至上最幸の恋

 ふと我に返ると、この状況に戸惑いを覚えた。

 エリサはオレのことを、ずっと想ってくれていた。そしておそらく、慧からオレの近況を聞いて、ここまで来てくれたのだろう。

 それを嬉しく感じる反面、離婚したばかりのオレが、彼女と一緒にいていいのかという罪悪感もある。

 まだ最終電車には間に合う。エリサを家に帰すべきか……いや、ひとりで帰らせるわけにはいかないし、オレも一緒に東京へ戻るか。
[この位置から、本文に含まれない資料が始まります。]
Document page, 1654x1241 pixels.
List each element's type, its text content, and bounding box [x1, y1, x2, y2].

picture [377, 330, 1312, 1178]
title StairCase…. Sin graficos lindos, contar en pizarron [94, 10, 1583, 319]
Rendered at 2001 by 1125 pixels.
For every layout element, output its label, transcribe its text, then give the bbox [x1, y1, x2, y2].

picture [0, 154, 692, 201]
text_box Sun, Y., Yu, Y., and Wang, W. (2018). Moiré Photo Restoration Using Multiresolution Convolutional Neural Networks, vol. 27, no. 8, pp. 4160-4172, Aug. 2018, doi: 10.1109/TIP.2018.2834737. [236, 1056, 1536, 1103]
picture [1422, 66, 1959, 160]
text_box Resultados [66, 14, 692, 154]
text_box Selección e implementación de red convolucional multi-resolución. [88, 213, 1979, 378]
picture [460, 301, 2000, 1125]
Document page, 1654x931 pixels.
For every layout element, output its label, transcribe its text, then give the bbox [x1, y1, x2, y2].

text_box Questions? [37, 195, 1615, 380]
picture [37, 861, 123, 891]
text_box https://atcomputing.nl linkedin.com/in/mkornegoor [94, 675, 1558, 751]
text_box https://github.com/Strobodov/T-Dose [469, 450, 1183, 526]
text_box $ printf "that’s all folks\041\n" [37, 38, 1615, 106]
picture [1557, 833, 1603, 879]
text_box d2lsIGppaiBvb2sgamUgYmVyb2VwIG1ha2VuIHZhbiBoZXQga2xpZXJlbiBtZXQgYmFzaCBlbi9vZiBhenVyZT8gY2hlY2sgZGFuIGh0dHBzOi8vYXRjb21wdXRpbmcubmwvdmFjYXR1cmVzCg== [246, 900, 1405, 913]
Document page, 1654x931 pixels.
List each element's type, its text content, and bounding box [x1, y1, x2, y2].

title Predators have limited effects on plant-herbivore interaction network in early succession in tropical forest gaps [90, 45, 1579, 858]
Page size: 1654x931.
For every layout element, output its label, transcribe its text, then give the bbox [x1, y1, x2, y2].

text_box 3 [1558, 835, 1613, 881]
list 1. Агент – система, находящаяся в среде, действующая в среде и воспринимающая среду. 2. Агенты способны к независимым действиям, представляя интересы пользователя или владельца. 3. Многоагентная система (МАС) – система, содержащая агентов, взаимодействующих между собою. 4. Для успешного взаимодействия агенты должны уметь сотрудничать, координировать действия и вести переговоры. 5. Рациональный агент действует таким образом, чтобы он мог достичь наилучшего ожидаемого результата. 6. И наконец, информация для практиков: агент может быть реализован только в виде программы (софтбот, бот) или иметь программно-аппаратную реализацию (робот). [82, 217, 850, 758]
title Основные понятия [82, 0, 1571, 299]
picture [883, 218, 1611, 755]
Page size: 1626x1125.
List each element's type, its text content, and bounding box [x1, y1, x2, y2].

 しかし、遺品整理は中途半端なままだ。このまま家を出るのも忍びない。

「お風呂、ありがとうございました」

 どうすべきか考えていると、エリサが風呂から上がってきた。

 長身だから、部屋着のサイズは問題なさそうだ。ドライヤーも用意しておいたので、髪もしっかり乾かしてきたらしい。

「お仕事が長引くこともあるので、いつも1泊できるくらいの荷物は持ち歩いているんですよ。シャンプーもコスメも、ばっちりです」

 居間の座布団に腰を下ろしながら、エリサが言った。

 なるほど。だからあんなに荷物が多かったのか。なかなかしっかりしている。

 いや、待てよ。それなら、着替えも持っているんじゃないのか?

「……着替えは、持っていなかったのか?」
「持っていますよ。でも、瑛士さんに包まれたかったので、お借りしました」

 エリサは屈託なく笑った。

 まったく、敵わないな。この笑顔を見ると、なにもかもどうでもよくなる。やはり中毒だな。

 すると、エリサが隣の和室へ目を向けた。